# [Task item]
Using the data below, show every line where the word "nicht" occurs.
Extracted records Block Start
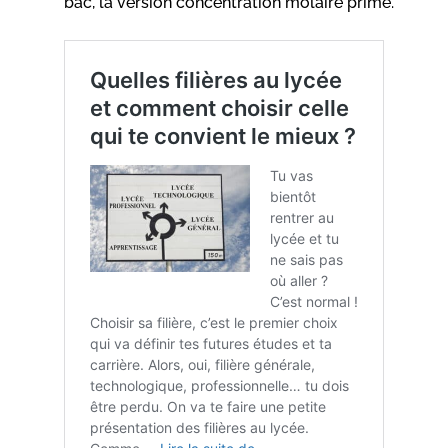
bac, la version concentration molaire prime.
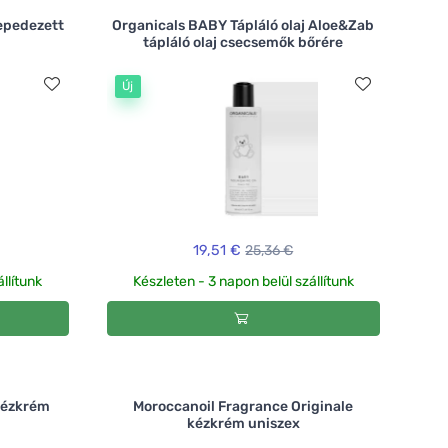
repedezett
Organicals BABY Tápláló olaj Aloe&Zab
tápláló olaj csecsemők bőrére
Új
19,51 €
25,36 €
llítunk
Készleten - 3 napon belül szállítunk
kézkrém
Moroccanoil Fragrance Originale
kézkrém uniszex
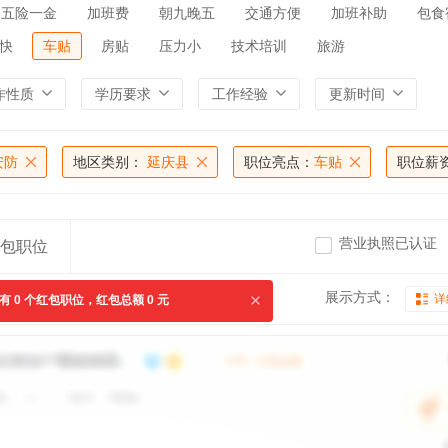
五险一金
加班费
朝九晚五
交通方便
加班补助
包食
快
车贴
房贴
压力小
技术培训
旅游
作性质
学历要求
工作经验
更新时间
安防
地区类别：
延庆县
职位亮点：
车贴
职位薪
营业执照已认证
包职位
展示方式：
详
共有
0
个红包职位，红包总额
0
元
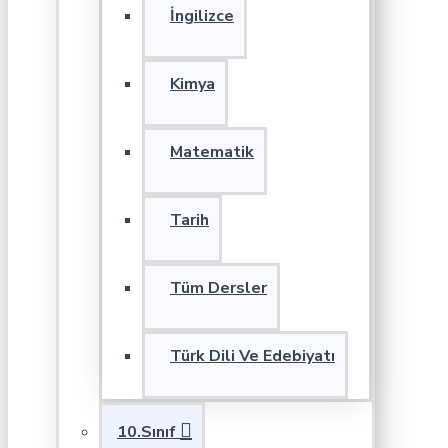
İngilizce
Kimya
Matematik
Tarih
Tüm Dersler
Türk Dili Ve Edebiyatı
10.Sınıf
Extracted records Block End
Extracted records Block Start
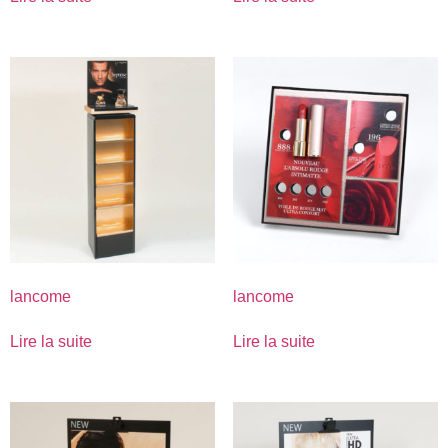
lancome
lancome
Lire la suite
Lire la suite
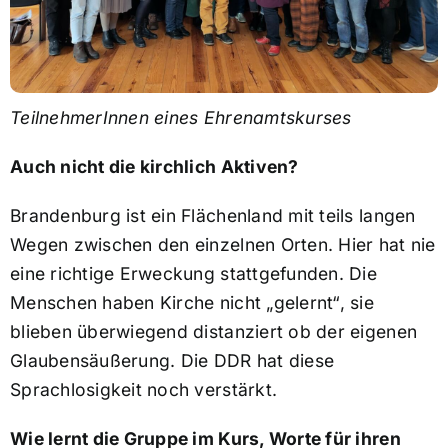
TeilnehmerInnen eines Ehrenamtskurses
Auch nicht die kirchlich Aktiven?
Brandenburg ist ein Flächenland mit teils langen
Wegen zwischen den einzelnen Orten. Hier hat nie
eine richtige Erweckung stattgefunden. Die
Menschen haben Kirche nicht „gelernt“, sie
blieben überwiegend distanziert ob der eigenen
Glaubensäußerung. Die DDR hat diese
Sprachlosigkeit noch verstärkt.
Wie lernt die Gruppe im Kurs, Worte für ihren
Extracted records Block End
# [Response area]
Auch nicht die kirchlich Aktiven?
Menschen haben Kirche nicht „gelernt“, sie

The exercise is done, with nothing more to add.